Joshua Benton Talks With Dean Baquet About the New York Times and Twitter

From a story on niemanlab.org by Joshua Benton headlined “The New York Times would really like its reporters to stop scrolling and get off Twitter (at least once in a while)”:

Enough with all the tweeting already!

That’s how I’d summarize The New York Times’ new guidelines on how its journalists use Twitter. This morning, in a series of memos from executive editor Dean Baquet and deputy managing editor Cliff Levy, the Times made it clear that it would like staffers to shoo away the little blue bird on their phones — or at least not feed it as often.

“I think if you take a look at some journalists,” Baquet told me this morning, “at The New York Times and elsewhere — how often they tweet, what they tweet, the importance of what they tweet, how much time they spend on it — you’ve got to ask yourself: If your role is to find out important facts and tell them to the world, is that the way you want to spend your day?”

As any Twitter user knows, there are lots of reasons to not be on Twitter. The Times’ argument seems to reduce down to a few points:

  • Twitter takes up too much of journalists’ time.
  • It warps their reporting by changing who they see as their audience and the feedback they get on their work.
  • It’s a major driver of harassment and abuse.
  • Bad tweets are a significant reputational threat to the Times and its staffers.

• **Given records**
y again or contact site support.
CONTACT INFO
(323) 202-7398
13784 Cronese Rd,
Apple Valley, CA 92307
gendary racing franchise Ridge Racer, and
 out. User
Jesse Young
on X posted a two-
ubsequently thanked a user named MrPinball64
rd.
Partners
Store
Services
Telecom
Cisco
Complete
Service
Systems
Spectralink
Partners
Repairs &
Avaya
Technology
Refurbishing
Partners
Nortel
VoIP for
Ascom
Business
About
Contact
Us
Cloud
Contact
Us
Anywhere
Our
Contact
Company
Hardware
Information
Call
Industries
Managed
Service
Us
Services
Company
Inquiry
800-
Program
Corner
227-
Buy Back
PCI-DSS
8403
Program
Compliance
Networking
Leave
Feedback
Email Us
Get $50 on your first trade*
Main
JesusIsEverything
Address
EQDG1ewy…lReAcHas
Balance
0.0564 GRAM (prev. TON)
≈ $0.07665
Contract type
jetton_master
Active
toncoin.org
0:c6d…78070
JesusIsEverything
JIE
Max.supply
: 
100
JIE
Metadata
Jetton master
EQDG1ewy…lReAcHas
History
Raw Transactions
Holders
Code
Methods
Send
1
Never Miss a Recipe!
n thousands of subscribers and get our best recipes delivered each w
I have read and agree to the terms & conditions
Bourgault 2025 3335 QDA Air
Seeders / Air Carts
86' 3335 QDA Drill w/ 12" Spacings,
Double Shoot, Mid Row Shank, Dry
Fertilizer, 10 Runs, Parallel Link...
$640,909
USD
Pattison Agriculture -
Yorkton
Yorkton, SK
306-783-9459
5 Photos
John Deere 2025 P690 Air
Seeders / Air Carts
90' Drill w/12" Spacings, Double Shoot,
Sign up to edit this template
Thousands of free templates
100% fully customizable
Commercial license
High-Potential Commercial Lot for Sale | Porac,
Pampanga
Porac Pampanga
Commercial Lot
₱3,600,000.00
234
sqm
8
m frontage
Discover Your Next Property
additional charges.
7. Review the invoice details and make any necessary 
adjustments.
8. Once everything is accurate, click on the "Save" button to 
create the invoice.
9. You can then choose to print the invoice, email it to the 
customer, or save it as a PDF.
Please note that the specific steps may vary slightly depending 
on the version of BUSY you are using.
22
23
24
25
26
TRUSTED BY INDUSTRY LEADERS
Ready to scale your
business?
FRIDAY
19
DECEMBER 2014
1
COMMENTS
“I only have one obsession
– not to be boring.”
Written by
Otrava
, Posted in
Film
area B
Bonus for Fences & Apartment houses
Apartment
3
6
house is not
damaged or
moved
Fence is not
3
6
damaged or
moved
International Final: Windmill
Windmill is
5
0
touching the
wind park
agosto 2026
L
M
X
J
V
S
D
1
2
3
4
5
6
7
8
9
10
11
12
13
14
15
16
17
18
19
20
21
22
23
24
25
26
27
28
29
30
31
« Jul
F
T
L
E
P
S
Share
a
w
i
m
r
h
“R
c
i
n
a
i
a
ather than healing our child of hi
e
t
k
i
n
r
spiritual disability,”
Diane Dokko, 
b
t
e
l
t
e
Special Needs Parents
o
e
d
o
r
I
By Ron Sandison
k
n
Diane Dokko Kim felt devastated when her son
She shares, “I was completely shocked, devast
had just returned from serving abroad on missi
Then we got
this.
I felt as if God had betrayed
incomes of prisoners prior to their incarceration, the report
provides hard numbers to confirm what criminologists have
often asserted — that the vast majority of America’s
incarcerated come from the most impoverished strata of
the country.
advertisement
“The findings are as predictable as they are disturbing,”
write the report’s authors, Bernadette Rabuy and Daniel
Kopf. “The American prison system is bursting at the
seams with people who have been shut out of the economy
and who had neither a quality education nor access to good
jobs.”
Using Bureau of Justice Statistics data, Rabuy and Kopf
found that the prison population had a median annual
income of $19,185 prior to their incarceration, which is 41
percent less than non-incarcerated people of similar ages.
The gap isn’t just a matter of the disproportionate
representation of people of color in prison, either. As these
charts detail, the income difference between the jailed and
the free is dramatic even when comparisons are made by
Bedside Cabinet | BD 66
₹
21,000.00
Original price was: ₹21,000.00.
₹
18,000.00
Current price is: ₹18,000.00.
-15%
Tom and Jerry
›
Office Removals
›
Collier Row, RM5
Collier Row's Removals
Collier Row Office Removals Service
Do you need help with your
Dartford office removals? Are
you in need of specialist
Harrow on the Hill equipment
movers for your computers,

• **Action item**
In the passage about the Times and Twitter, who sent the memos on Twitter use along with Dean Baquet? Rely only on the passage about the Times and Twitter, not on the rows.

• **Answer section**
Deputy managing editor Cliff Levy.